I don’t know how related these things are, but the 11 colds this year seems pretty wild to me. I’ve never been sick so often in my life, even when I was a child. Interestingly my daughter has not been sick as often as I have - she’s only had 4 colds this year and in her entire life (and she didn’t catch COVID when I had it). She’s not in day care and while I have caught some of my colds from her, obviously not most of them. And I’m not in a position when I’m unusually exposed to illness - I’m a stay at home mom who mostly goes out to the grocery store and the park.

So it’s definitely true for me that I’m getting sick more often. It wouldn’t be my instinct to directly link it to having had COVID, especially since my frequent infections started well after my initial infection. But also I did not test for COVID during every cold I’ve had this year, and when I did I often took a rapid test on day 1 or 2 of symptoms, which I know is not the most accurate. So I could have had a second case of COVID this year without knowing it.

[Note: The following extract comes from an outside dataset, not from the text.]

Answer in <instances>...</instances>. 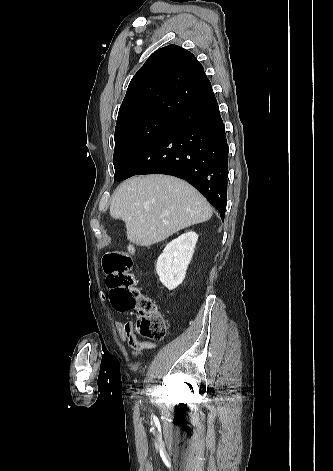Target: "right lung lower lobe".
Here are the masks:
<instances>
[{"label":"right lung lower lobe","instance_id":"98d812e1","mask_svg":"<svg viewBox=\"0 0 333 471\" xmlns=\"http://www.w3.org/2000/svg\"><path fill=\"white\" fill-rule=\"evenodd\" d=\"M160 173L188 181L220 212L227 204L228 145L213 90L185 107L123 175Z\"/></svg>","mask_w":333,"mask_h":471}]
</instances>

And all in all I wouldn’t draw many conclusions from the anecdotal evidence in Reddit comments. I’d put way way way more weight into study results.
 
@misty0408 Yes to your last sentence! You have a major confounder here, you had a kid! They are huge illness vectors, it makes sense you’re suddenly getting sick more w a kid in the house! This is why we need large studies to draw conclusions to account for confounding factors :)
 
@2the1whojudgesjustly My child stays at home with me and still gets sick all the time. There are viruses everywhere, my ped said (as others have posted) to expect 12 colds per season for kids even those that don’t go to daycare. The person I replied to is getting sick by living in the world the same way kids do, only the kids don’t have a mature immune system. I’m just saying the reason studies are necessary is because you can never observe the individual counterfactual to know how sick they would be with/without a kid but having a kid is a huge confounding factor here you can’t just do a pre/post analysis at the individual level.
 
@rodneyk Also, I don’t think any of us are getting the amount of sleep or the nutrition that we need after we become parents. Those two things alone can cause a significant decrease in immune function.